The standard will be “pressure tested” at selected sites during the comment period with details expected later this year and pilot testing plans slated for early 2019.
Standards
Drug development performance is not improving, “or is only improving piecemeal, in silos,” said Mary Tobin, PhD, chief strategy officer, ACRES.
As Tobin explained, the fragmented nature of policies, procedures, and processes burdens sites and creates inefficiencies. It also leads to high costs, prolonged time-to-market, and presents serious safety issues.
“One of the ways other high-risk industries, such as aviation, deal with this is through an integrated global system, including the development of globally shared standards,” she said.

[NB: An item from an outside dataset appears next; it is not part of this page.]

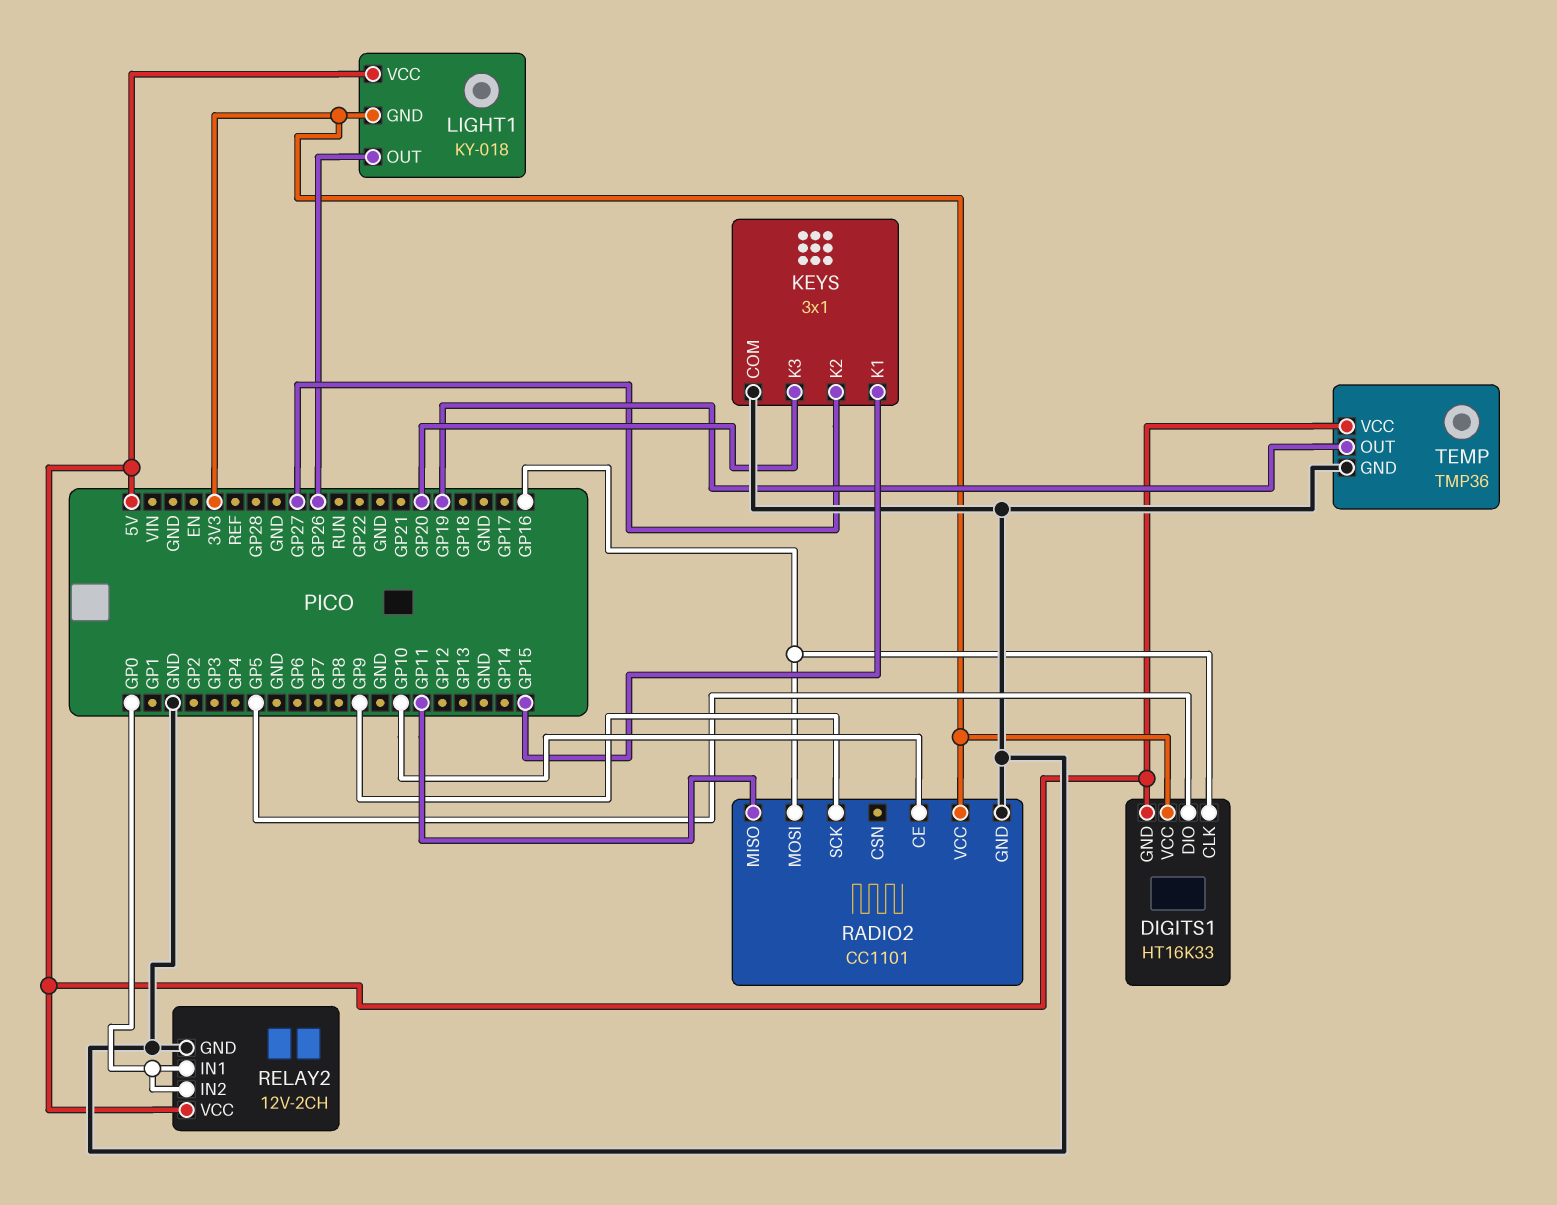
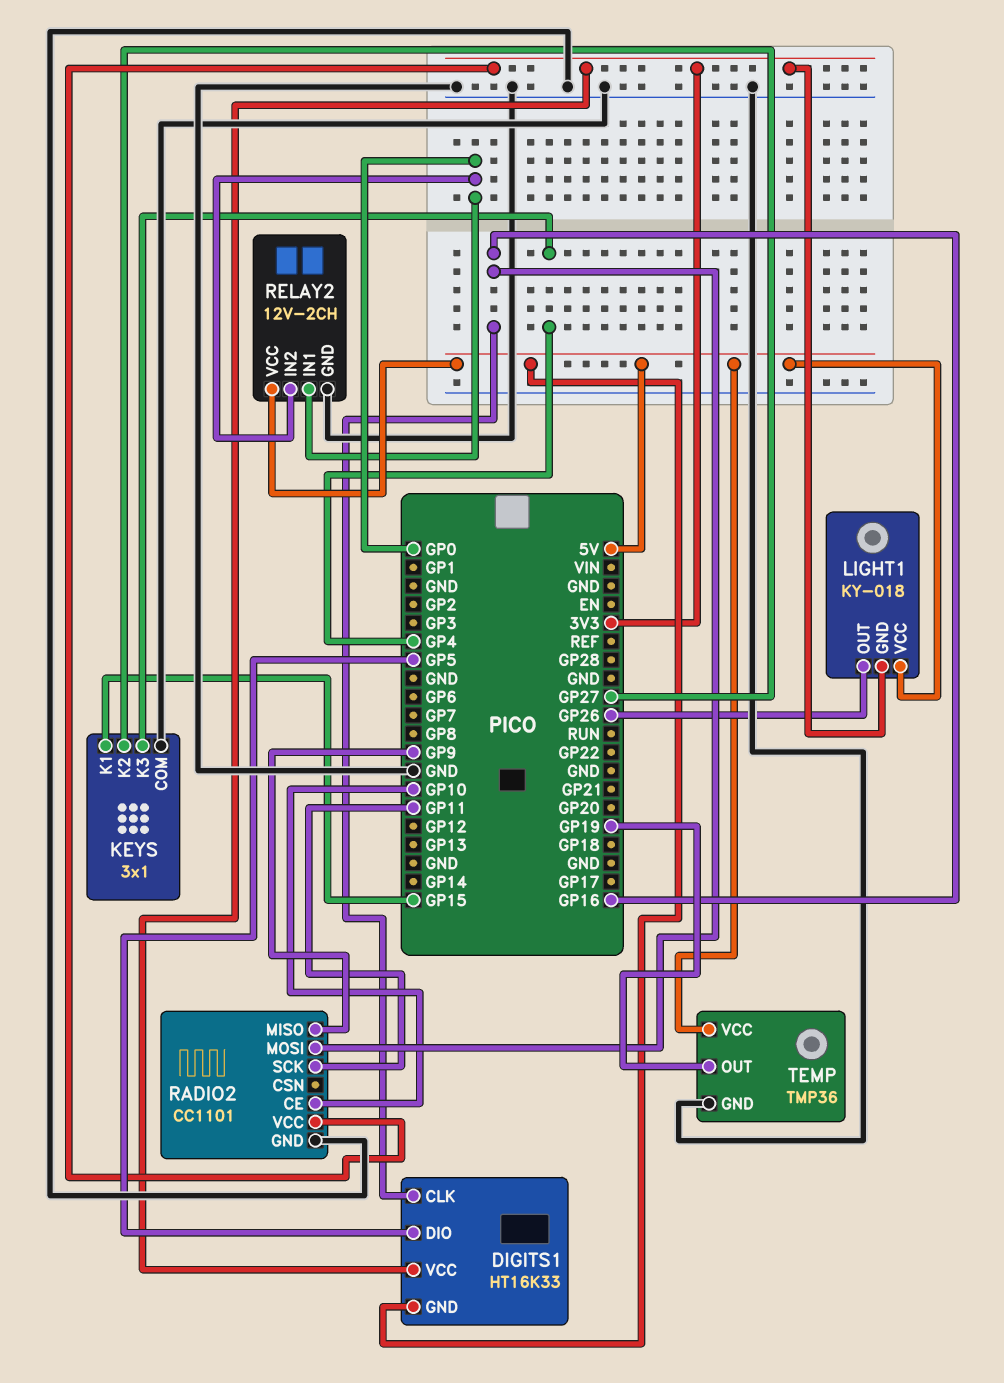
KEYS pin K3: GP20 -> GP4
RADIO2 pin MISO: GP11 -> GP9
RADIO2 pin SCK: GP9 -> GP11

For example, Tobin noted that the International Civil Aviation Organization (ICAO) develops, publishes and monitors more than 10,500 SARPs (standards and recommended practices).
“The medicines development enterprise lacks both such shared standards and mechanisms for oversight of standards if they existed,” she said.
Looking to the aviation industry as an example, Tobin commented – noting correlation is not causation – that in 2014 there were 3.3bn air passengers worldwide and 761 deaths. In the US, there were 4.0bn prescriptions written and 123,927 deaths, according to US Food and Drug Administration (FDA) Adverse Event Reporting System (FAER).
“Given most research is conducted at research sites, help is needed at sites to overcome the fractured nature of current processes and procedures,” explained Tobin.
If the goal is growing the number of high performing sites, she said the best way to assess performance levels is with standards: “They provide the requirements against which we can measure a site's performance and compare it.”
Accreditation
Tobin said the new Quality Standard is the result of a long process, which started in 2012. It was a global effort initiated prior to the US Institute of Medicine (IOM) Collaborative Working Group effort on US Accreditation, in which ACRES participated.
“While initially considering a range of standards domains, the team decided to create a standard for quality which provides the foundational basis for real-time site performance, harmonization, and oversight in all clinical trial site operations,” she said.
“ACRES has believed from the beginning that site standards and voluntary site accreditation must go hand in hand,” added Tobin. “Without site accreditation, there is no mechanism for ascertaining if a site is meeting the requirements set by the standard.”